Hace una década y media –con prólogo del filósofo Julián Marías— Planeta + Testimonio publicó: Las bienaventuranzas hoy. Las ocho bienaventuranzas del Sermón de la Montaña consignadas por san Mateo fueron analizadas, una a una, por el padre José Luis Olaizola, la novelista Mercedes Salisachs, el psiquiatra Enrique Rojas, el jurista Iñigo Cavero, la editora Covadonga O’Shea, el escritor Torcuato Luca de Tena, el historiador José María García Escudero y el académico Fernando Chueca Gotia.
Es un libro sin desperdicio, que pone las bienaventuranzas en el corazón del mundo moderno. Desde entonces hasta este número de El Observador no se había vuelto a intentar algo tan serio como eso: poner en boca de los hombres del siglo actual lo que dijo Jesucristo a la variada muchedumbre (¿cuatro, cinco mil personas?) en aquel lugar identificado, tradicionalmente, al oeste de Cafarnaúm, en el anfiteatro natural que se forma entre dos promontorios llamados «los cuernos de Hattin». San Juan y san Mateo estuvieron presentes. Pero solamente Mateo lo transfirió al Evangelio. No fue necesario más. No siguen siendo ahora necesarias más palabras: las bienaventuranzas representan la mejor «receta» cristiana para ganar la vida eterna.
Pero, como dice el padre Olaizola: «El problema, hoy en día, es que la gente, más que en ir al cielo, está interesada en no ir al infierno, lo cual lo ha solucionado diciendo que el infierno no existe». Marías, en el prólogo, pone el dedo en el renglón afirmando que «lo decisivo es la conexión entre la bienaventuranza con la condición o la conducta en esta vida». Cierto: el Sermón de la Montaña habla de la promesa, pero la promesa no llega como regalo sin ton ni son: llega a aquellos que son pobres de espíritu, mansos, perseguidos por ser justos, que tienen hambre, que lloran las lágrimas del amor, que trabajan por la paz, que tienen el corazón puro de los niños. No son para los que se hacen, sino para los que son felices otorgándole la libertad a Dios de disponer de sus vidas.

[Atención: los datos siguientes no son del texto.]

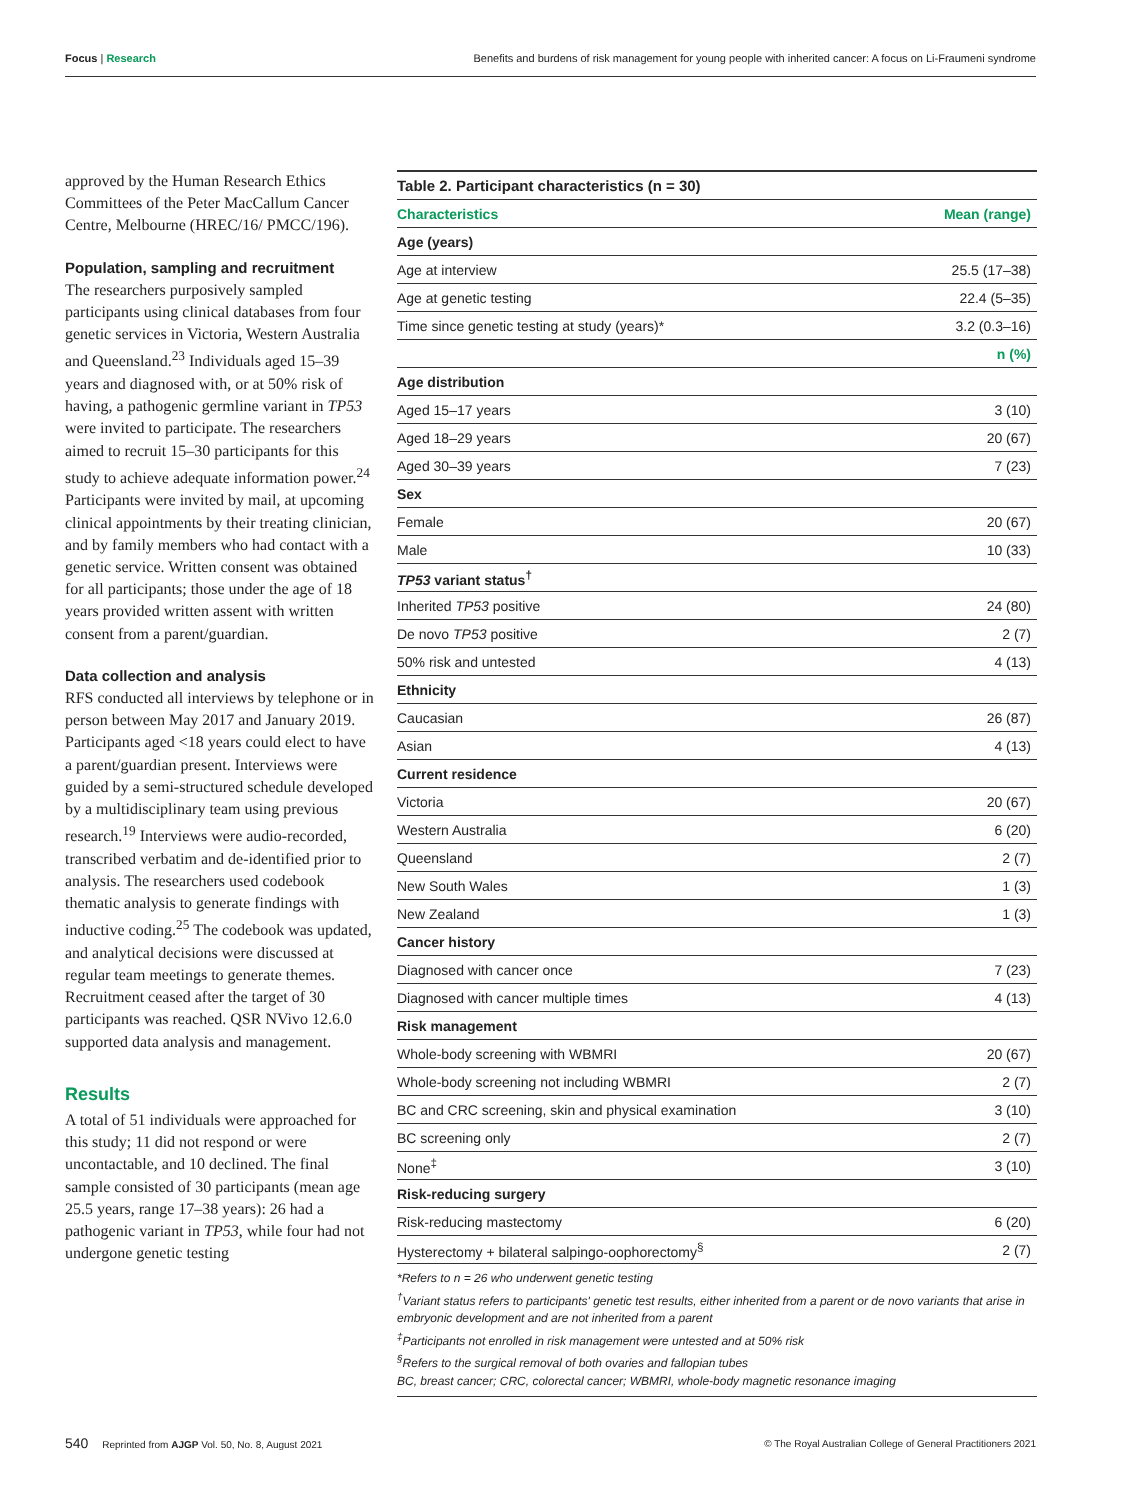Focus | Research Benefits and burdens of risk management for young people with inherited cancer: A focus on Li-Fraumeni syndrome
approved by the Human Research Ethics Committees of the Peter MacCallum Cancer Centre, Melbourne (HREC/16/ PMCC/196).
Population, sampling and recruitment
The researchers purposively sampled participants using clinical databases from four genetic services in Victoria, Western Australia and Queensland.<sup>23</sup> Individuals aged 15–39 years and diagnosed with, or at 50% risk of having, a pathogenic germline variant in TP53 were invited to participate. The researchers aimed to recruit 15–30 participants for this study to achieve adequate information power.<sup>24</sup> Participants were invited by mail, at upcoming clinical appointments by their treating clinician, and by family members who had contact with a genetic service. Written consent was obtained for all participants; those under the age of 18 years provided written assent with written consent from a parent/guardian.
Data collection and analysis
RFS conducted all interviews by telephone or in person between May 2017 and January 2019. Participants aged <18 years could elect to have a parent/guardian present. Interviews were guided by a semi-structured schedule developed by a multidisciplinary team using previous research.<sup>19</sup> Interviews were audio-recorded, transcribed verbatim and de-identified prior to analysis. The researchers used codebook thematic analysis to generate findings with inductive coding.<sup>25</sup> The codebook was updated, and analytical decisions were discussed at regular team meetings to generate themes. Recruitment ceased after the target of 30 participants was reached. QSR NVivo 12.6.0 supported data analysis and management.
Results
A total of 51 individuals were approached for this study; 11 did not respond or were uncontactable, and 10 declined. The final sample consisted of 30 participants (mean age 25.5 years, range 17–38 years): 26 had a pathogenic variant in TP53, while four had not undergone genetic testing
| Table 2. Participant characteristics (n = 30) | |
| Characteristics | Mean (range) |
| Age (years) | |
| Age at interview | 25.5 (17–38) |
| Age at genetic testing | 22.4 (5–35) |
| Time since genetic testing at study (years)* | 3.2 (0.3–16) |
| | n (%) |
| Age distribution | |
| Aged 15–17 years | 3 (10) |
| Aged 18–29 years | 20 (67) |
| Aged 30–39 years | 7 (23) |
| Sex | |
| Female | 20 (67) |
| Male | 10 (33) |
| TP53 variant status<sup>†</sup> | |
| Inherited TP53 positive | 24 (80) |
| De novo TP53 positive | 2 (7) |
| 50% risk and untested | 4 (13) |
| Ethnicity | |
| Caucasian | 26 (87) |
| Asian | 4 (13) |
| Current residence | |
| Victoria | 20 (67) |
| Western Australia | 6 (20) |
| Queensland | 2 (7) |
| New South Wales | 1 (3) |
| New Zealand | 1 (3) |
| Cancer history | |
| Diagnosed with cancer once | 7 (23) |
| Diagnosed with cancer multiple times | 4 (13) |
| Risk management | |
| Whole-body screening with WBMRI | 20 (67) |
| Whole-body screening not including WBMRI | 2 (7) |
| BC and CRC screening, skin and physical examination | 3 (10) |
| BC screening only | 2 (7) |
| None<sup>‡</sup> | 3 (10) |
| Risk-reducing surgery | |
| Risk-reducing mastectomy | 6 (20) |
| Hysterectomy + bilateral salpingo-oophorectomy<sup>§</sup> | 2 (7) |
*Refers to n = 26 who underwent genetic testing
<sup>†</sup> Variant status refers to participants' genetic test results, either inherited from a parent or de novo variants that arise in embryonic development and are not inherited from a parent
<sup>‡</sup> Participants not enrolled in risk management were untested and at 50% risk
<sup>§</sup> Refers to the surgical removal of both ovaries and fallopian tubes
BC, breast cancer; CRC, colorectal cancer; WBMRI, whole-body magnetic resonance imaging
540 Reprinted from AJGP Vol. 50, No. 8, August 2021 © The Royal Australian College of General Practitioners 2021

Ocho recetas para la felicidad y un pasadizo entre la tierra y el cielo; ocho caminos para desprenderse del mundo amándolo hasta el extremo. Ahora, cuando los nubarrones del escepticismo se yerguen sobre nuestras pobres almas desesperadas, el huracán de la esperanza nos viene de nueva cuenta desde aquel remoto lugar al oeste de Cafarnaúm, con las sublimes palabras del Señor que san Mateo registró para la eternidad en el capítulo 5 de su Evangelio.